Top of SOURCE DATA
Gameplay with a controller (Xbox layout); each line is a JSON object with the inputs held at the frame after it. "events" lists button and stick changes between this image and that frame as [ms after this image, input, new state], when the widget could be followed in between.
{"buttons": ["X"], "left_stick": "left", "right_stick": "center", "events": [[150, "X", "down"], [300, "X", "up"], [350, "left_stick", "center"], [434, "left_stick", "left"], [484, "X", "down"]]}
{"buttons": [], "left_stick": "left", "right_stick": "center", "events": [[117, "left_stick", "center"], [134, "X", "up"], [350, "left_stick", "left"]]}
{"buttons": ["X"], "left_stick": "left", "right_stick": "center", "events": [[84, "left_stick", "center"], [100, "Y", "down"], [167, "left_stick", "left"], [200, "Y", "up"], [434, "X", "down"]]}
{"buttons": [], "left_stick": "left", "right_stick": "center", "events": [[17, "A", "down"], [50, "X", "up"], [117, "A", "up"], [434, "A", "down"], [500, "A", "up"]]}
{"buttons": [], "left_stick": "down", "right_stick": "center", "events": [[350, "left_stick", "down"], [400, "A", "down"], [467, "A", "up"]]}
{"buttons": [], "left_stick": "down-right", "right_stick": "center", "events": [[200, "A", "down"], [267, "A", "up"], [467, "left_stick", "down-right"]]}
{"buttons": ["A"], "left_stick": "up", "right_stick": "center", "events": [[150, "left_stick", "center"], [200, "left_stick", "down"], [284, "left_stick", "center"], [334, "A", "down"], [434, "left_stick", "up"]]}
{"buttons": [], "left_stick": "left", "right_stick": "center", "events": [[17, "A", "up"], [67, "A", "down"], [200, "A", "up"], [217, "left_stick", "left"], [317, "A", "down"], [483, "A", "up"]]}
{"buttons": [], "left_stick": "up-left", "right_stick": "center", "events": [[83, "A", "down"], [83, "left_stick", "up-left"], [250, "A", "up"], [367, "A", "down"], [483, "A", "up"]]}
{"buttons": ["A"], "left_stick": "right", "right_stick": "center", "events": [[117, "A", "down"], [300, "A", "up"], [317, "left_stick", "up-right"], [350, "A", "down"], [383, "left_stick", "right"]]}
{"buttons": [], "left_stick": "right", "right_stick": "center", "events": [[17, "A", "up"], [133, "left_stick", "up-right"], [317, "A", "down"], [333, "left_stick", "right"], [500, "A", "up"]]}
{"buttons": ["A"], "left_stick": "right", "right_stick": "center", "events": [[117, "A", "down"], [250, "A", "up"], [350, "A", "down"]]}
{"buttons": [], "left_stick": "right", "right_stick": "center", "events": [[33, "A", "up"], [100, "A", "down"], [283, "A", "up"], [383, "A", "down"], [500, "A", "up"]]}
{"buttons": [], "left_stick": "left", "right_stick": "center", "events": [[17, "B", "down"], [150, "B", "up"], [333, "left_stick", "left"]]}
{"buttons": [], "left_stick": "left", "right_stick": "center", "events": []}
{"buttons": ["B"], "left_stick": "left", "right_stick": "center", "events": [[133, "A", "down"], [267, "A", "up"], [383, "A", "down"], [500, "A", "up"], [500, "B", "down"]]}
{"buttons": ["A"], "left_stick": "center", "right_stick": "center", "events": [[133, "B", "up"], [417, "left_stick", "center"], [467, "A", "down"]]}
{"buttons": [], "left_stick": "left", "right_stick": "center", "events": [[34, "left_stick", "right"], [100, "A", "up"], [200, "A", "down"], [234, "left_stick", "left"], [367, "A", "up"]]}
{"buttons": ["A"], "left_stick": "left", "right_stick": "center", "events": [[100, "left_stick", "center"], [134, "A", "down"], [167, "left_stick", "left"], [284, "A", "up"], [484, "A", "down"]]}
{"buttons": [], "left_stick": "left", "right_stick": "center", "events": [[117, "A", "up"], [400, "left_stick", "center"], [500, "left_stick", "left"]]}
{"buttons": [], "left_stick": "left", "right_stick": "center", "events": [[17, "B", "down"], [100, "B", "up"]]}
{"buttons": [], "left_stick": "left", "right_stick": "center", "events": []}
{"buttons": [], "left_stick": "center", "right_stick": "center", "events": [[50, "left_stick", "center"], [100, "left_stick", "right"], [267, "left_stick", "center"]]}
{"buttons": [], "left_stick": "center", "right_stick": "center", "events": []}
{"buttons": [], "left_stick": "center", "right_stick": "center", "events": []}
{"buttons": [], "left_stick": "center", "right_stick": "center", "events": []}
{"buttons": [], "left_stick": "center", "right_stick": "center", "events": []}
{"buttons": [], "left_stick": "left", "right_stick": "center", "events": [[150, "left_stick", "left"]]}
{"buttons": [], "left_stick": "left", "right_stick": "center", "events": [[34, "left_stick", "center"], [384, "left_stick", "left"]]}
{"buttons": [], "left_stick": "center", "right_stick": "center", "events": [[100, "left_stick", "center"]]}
Bottom of SOURCE DATA
▸ WHAT IS REQUIRED: Exactly as it appears above, write out the complete listing.

▸ TASK OUTPUT:
Gameplay with a controller (Xbox layout); each line is a JSON object with the inputs held at the frame after it. "events" lists button and stick changes between this image and that frame as [ms after this image, input, new state], when the widget could be followed in between.
{"buttons": ["X"], "left_stick": "left", "right_stick": "center", "events": [[150, "X", "down"], [300, "X", "up"], [350, "left_stick", "center"], [434, "left_stick", "left"], [484, "X", "down"]]}
{"buttons": [], "left_stick": "left", "right_stick": "center", "events": [[117, "left_stick", "center"], [134, "X", "up"], [350, "left_stick", "left"]]}
{"buttons": ["X"], "left_stick": "left", "right_stick": "center", "events": [[84, "left_stick", "center"], [100, "Y", "down"], [167, "left_stick", "left"], [200, "Y", "up"], [434, "X", "down"]]}
{"buttons": [], "left_stick": "left", "right_stick": "center", "events": [[17, "A", "down"], [50, "X", "up"], [117, "A", "up"], [434, "A", "down"], [500, "A", "up"]]}
{"buttons": [], "left_stick": "down", "right_stick": "center", "events": [[350, "left_stick", "down"], [400, "A", "down"], [467, "A", "up"]]}
{"buttons": [], "left_stick": "down-right", "right_stick": "center", "events": [[200, "A", "down"], [267, "A", "up"], [467, "left_stick", "down-right"]]}
{"buttons": ["A"], "left_stick": "up", "right_stick": "center", "events": [[150, "left_stick", "center"], [200, "left_stick", "down"], [284, "left_stick", "center"], [334, "A", "down"], [434, "left_stick", "up"]]}
{"buttons": [], "left_stick": "left", "right_stick": "center", "events": [[17, "A", "up"], [67, "A", "down"], [200, "A", "up"], [217, "left_stick", "left"], [317, "A", "down"], [483, "A", "up"]]}
{"buttons": [], "left_stick": "up-left", "right_stick": "center", "events": [[83, "A", "down"], [83, "left_stick", "up-left"], [250, "A", "up"], [367, "A", "down"], [483, "A", "up"]]}
{"buttons": ["A"], "left_stick": "right", "right_stick": "center", "events": [[117, "A", "down"], [300, "A", "up"], [317, "left_stick", "up-right"], [350, "A", "down"], [383, "left_stick", "right"]]}
{"buttons": [], "left_stick": "right", "right_stick": "center", "events": [[17, "A", "up"], [133, "left_stick", "up-right"], [317, "A", "down"], [333, "left_stick", "right"], [500, "A", "up"]]}
{"buttons": ["A"], "left_stick": "right", "right_stick": "center", "events": [[117, "A", "down"], [250, "A", "up"], [350, "A", "down"]]}
{"buttons": [], "left_stick": "right", "right_stick": "center", "events": [[33, "A", "up"], [100, "A", "down"], [283, "A", "up"], [383, "A", "down"], [500, "A", "up"]]}
{"buttons": [], "left_stick": "left", "right_stick": "center", "events": [[17, "B", "down"], [150, "B", "up"], [333, "left_stick", "left"]]}
{"buttons": [], "left_stick": "left", "right_stick": "center", "events": []}
{"buttons": ["B"], "left_stick": "left", "right_stick": "center", "events": [[133, "A", "down"], [267, "A", "up"], [383, "A", "down"], [500, "A", "up"], [500, "B", "down"]]}
{"buttons": ["A"], "left_stick": "center", "right_stick": "center", "events": [[133, "B", "up"], [417, "left_stick", "center"], [467, "A", "down"]]}
{"buttons": [], "left_stick": "left", "right_stick": "center", "events": [[34, "left_stick", "right"], [100, "A", "up"], [200, "A", "down"], [234, "left_stick", "left"], [367, "A", "up"]]}
{"buttons": ["A"], "left_stick": "left", "right_stick": "center", "events": [[100, "left_stick", "center"], [134, "A", "down"], [167, "left_stick", "left"], [284, "A", "up"], [484, "A", "down"]]}
{"buttons": [], "left_stick": "left", "right_stick": "center", "events": [[117, "A", "up"], [400, "left_stick", "center"], [500, "left_stick", "left"]]}
{"buttons": [], "left_stick": "left", "right_stick": "center", "events": [[17, "B", "down"], [100, "B", "up"]]}
{"buttons": [], "left_stick": "left", "right_stick": "center", "events": []}
{"buttons": [], "left_stick": "center", "right_stick": "center", "events": [[50, "left_stick", "center"], [100, "left_stick", "right"], [267, "left_stick", "center"]]}
{"buttons": [], "left_stick": "center", "right_stick": "center", "events": []}
{"buttons": [], "left_stick": "center", "right_stick": "center", "events": []}
{"buttons": [], "left_stick": "center", "right_stick": "center", "events": []}
{"buttons": [], "left_stick": "center", "right_stick": "center", "events": []}
{"buttons": [], "left_stick": "left", "right_stick": "center", "events": [[150, "left_stick", "left"]]}
{"buttons": [], "left_stick": "left", "right_stick": "center", "events": [[34, "left_stick", "center"], [384, "left_stick", "left"]]}
{"buttons": [], "left_stick": "center", "right_stick": "center", "events": [[100, "left_stick", "center"]]}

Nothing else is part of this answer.